#### INSTRUCTION 1:
In the forum post about Julia, which language was the author's interpreter with first-class continuations written in?

━━━━━ DOCUMENT TEXT ━━━━━

I recently got unemployed and am looking to get back into contracting (Scheme, Clojure, Haskell), so that I can work part time to have enough time to work on this.
I'm somewhat hoping to modify the Julia compiler/runtime to add first-class continuation support (I have implemented it in the interpreter I wrote in C++, so I do have some experience with that). I'd also like optional TCO, that shouldn't be hard (LLVM supports it, should be just a case of the compiler annotating it correspondingly).
If someone would like to join the effort, please tell me.
"This is what I do for fun, because it is the exact opposite of the kind of thing people will pay for: an obscure implementation of a programming language everybody hates."
Also, Julia doesn't have a numpy clone, the native n-dimensional arrays are fast enough that it's not necessary. That makes so everything supports it, the very opposite of a lisp curse scenario in which everyone could have ended up making their own incompatible version (though thankfully DataFrames which are not part of the language all comply with a single Tables interface, so you can switch them).

━━━━━ SUPPLIED ENTRIES ━━━━━

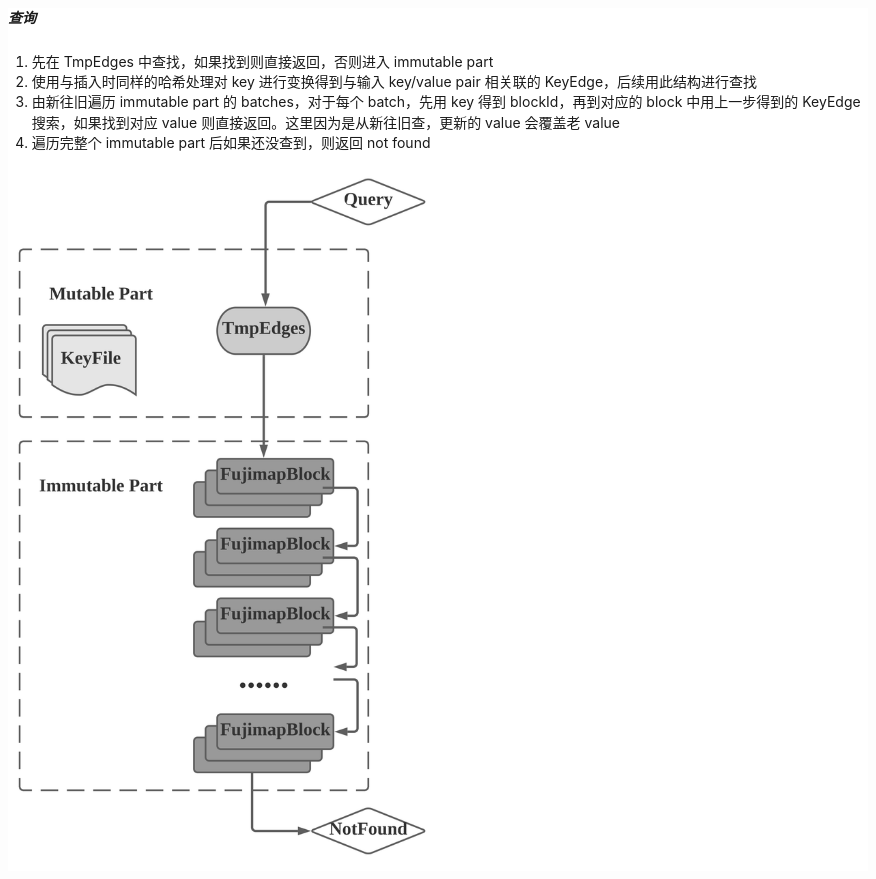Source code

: ##### 查询

1. 先在 TmpEdges 中查找，如果找到则直接返回，否则进入 immutable part
2. 使用与插入时同样的哈希处理对 key 进行变换得到与输入 key/value pair 相关联的 KeyEdge，后续用此结构进行查找
3. 由新往旧遍历 immutable part 的 batches，对于每个 batch，先用 key 得到 blockId，再到对应的 block 中用上一步得到的 KeyEdge 搜索，如果找到对应 value 则直接返回。这里因为是从新往旧查，更新的 value 会覆盖老 value
4. 遍历完整个 immutable part 后如果还没查到，则返回 not found

<img src="./img/query.svg" width="50%" height="50%" />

━━━━━

#### INSTRUCTION 2:
Reproduce the source text of the entry that follows the forum post, character for character, leaving out the picture.

#### ANSWER 1:
C++.

#### ANSWER 2:
Source code

: ##### 查询

1. 先在 TmpEdges 中查找，如果找到则直接返回，否则进入 immutable part
2. 使用与插入时同样的哈希处理对 key 进行变换得到与输入 key/value pair 相关联的 KeyEdge，后续用此结构进行查找
3. 由新往旧遍历 immutable part 的 batches，对于每个 batch，先用 key 得到 blockId，再到对应的 block 中用上一步得到的 KeyEdge 搜索，如果找到对应 value 则直接返回。这里因为是从新往旧查，更新的 value 会覆盖老 value
4. 遍历完整个 immutable part 后如果还没查到，则返回 not found

<img src="./img/query.svg" width="50%" height="50%" />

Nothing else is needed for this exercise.